Jane Pillinger, Nora Wintour
Women constitute the largest number of low-paid, part-time workers in precarious employment in both the developed and developing world. Historically, collective bargaining through unionization has been a major force in negotiating and delivering social justice, decent work and fair wages in the workplace. However, the role of collective bargaining in achieving gender equality in the workplace is relatively under-researched. There are critical successes and notable challenges of collective bargaining for gender equality that deserve closer analysis, such as equal pay for work of equal value, work-life balance, maternity and parental leave rights, non-discrimination in access to employment and the spill-over of domestic violence into the workplace.
In this short, policy-oriented book, Jane Pillinger and Nora Wintour present data and evidence that demonstrates the complex and expanding areas of global action and policy-making for women’s rights. They explore how the feminization of unions in both developing and developed countries is changing their bargaining agenda; the recent policy developments in institutions such as the ILO, EU and UN; and potential solutions to tackle some of the challenges using case studies to propose a vision for the development of collective bargaining as a tool for equality in the workplace.

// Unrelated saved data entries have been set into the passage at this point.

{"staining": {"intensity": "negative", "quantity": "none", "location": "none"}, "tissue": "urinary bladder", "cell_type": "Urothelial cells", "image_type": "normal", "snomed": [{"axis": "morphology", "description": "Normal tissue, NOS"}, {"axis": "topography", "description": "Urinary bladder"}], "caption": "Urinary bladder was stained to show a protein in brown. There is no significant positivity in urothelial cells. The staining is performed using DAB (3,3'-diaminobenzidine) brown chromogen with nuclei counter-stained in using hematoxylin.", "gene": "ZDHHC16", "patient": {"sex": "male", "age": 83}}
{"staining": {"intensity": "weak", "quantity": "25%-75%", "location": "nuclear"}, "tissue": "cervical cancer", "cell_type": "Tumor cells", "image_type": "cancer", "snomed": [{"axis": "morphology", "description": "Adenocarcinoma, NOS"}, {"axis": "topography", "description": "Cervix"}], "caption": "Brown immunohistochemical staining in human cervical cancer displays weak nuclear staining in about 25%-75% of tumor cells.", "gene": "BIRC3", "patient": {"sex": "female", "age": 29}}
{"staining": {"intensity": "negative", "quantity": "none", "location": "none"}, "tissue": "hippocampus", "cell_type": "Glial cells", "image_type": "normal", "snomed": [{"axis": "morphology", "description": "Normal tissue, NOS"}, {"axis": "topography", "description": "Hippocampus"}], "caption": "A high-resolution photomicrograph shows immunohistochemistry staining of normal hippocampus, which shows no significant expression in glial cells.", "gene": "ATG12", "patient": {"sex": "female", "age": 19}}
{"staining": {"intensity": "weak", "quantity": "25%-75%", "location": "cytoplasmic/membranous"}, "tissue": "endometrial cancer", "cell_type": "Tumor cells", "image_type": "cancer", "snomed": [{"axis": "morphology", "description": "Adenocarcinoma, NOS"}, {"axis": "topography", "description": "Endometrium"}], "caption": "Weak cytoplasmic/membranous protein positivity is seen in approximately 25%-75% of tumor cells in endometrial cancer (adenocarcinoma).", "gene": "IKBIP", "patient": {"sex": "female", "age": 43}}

1. Introduction 2. The gender dimensions of collective bargaining 3. Collective bargaining as a tool for gender equality: evidence from across the world 4. Changing employment patterns, precarious and informal work, and the challenge for collective bargaining 5. The global dimension of collective bargaining: the role of global framework agreements in promoting gender equality 6. Conclusion
Jane Pillinger is Senior Research Fellow in the Department of Social Policy and Criminology at the Open University. She is a former Specialist Advisor to the House of Commons Select Committee on Employment and regularly advises the International Labour Organization, European Commission and the European Institute of Gender Equality, amongst others, on gender equality issues.
Nora Wintour is an independent researcher, writer and policy advisor on child labour, women in the informal economy, workers' rights and gender inequality. She has been a trade union education officer with the agricultural and building and wood workers Global Union Federations and served as Deputy General Secretary for Public Services International from 2006 to 2009.